So you were just retained on what could become a high-profile case. The stakes are high, and it’s unclear how this will play in the media. The issue may arise based on the parties to the case, the nature of the claims, or both. Either way, as part of your litigation strategy, you decide that the assistance and guidance of a public relations or media crisis management firm is wise and necessary to render effective counsel. You prepare your standard Kovel letter, and retain the PR consultant to assist. As part of that engagement, you advise both consultant and client that it is essential that you — as counsel — be copied on all communications so as to ensure the protection of privileged communications. Is this enough protection to guard against the PR consultant from being compelled to disclose communications? Maybe not.
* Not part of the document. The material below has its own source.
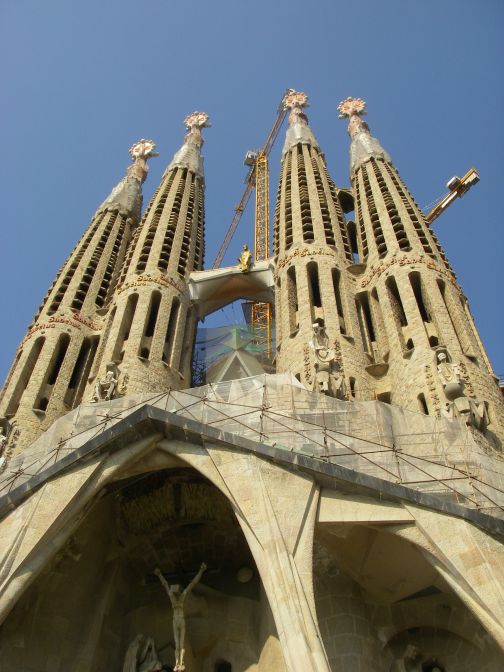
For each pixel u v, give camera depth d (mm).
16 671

In Gottwald v. Sebert, a case involving singer-songwriter and recording artist Kesha, Justice Shirley Kornreich ordered non-party Sunshine Sachs (the PR consultant) to produce certain documents identified on its privilege log. The court held that the communications with the PR agency were not necessary for the rendering of legal advice. Simply copying an attorney on the communication is not enough to invoke the attorney client privilege. In footnote 7, the court raised an issue with respect to draft complaints logged and whether they were protected by the work product doctrine, which the court noted “is less likely to result in a waiver than with the attorney-client privilege.” Following the court’s decision, counsel for defendant submitted a letter addressing the work product issue and why it prevented disclosure of certain materials. The parties have been ordered to address this issue at an upcoming court conference in December.
Hiring a PR consultant to assist counsel navigate the media minefield, although wise, can be risky. The court in Gottwald analyzed the growing body of case law in this area, particularly in the federal courts within the Second Circuit, which seem to lean toward not finding “necessity” for the PR consultant’s involvement, but they are more apt consider application of the attorney work product doctrine. Of course, unlike privilege, work product may, under certain circumstances be invaded, see Fed. R. Civ. P. 26(b)(3)(A).
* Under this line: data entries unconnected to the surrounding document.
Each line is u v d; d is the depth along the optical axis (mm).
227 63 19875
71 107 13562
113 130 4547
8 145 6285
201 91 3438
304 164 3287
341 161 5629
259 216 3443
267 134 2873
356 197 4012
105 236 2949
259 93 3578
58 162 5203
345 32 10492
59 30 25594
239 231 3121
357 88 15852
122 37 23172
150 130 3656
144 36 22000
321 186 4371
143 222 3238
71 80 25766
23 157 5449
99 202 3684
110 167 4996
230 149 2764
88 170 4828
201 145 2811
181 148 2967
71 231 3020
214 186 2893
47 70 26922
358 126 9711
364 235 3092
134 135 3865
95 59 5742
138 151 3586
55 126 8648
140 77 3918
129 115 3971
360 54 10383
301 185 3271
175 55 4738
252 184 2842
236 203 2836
There are several key decisions from the federal courts on this issue, namely, In re Chevron (SDNY; Kaplan, J.), Calvin Klein Trademark Trust v. Wachner (SDNY; Rakoff, J.), and Bloomingburg Jewish Educ. Ctr. v. Vill. of Bloomingburg (SDNY; Forrest, J.), that are a “must read” before engaging a PR consultant. In New York, there is a scarcity of decisions, but the First Department in 2014 ruled in Pecile v. Titan Cap. Group, LLC that communications with a PR consultant do not per se waive the privilege. The common thread in all of these authorities is to determine whether the particular communications with the PR consultant are necessary in order for counsel to render informed legal advice to the client.